::: Extracted entries

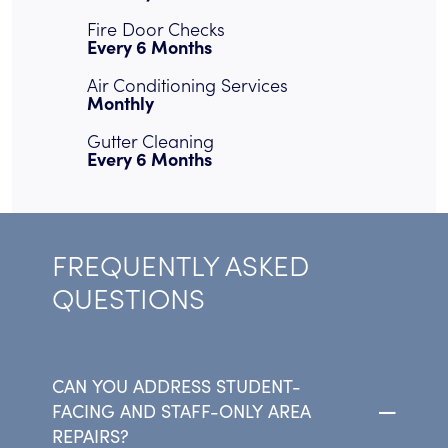
Fire Door Checks
Every 6 Months
Air Conditioning Services
Monthly
Gutter Cleaning
Every 6 Months
FREQUENTLY ASKED
QUESTIONS
CAN YOU ADDRESS STUDENT-
FACING AND STAFF-ONLY AREA
REPAIRS?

::::::

» Directive:
What is needed here is an exact transcript of the data above, pictures excluded.

» Result of the exercise:
Fire Door Checks
Every 6 Months
Air Conditioning Services
Monthly
Gutter Cleaning
Every 6 Months
FREQUENTLY ASKED
QUESTIONS
CAN YOU ADDRESS STUDENT-
FACING AND STAFF-ONLY AREA
REPAIRS?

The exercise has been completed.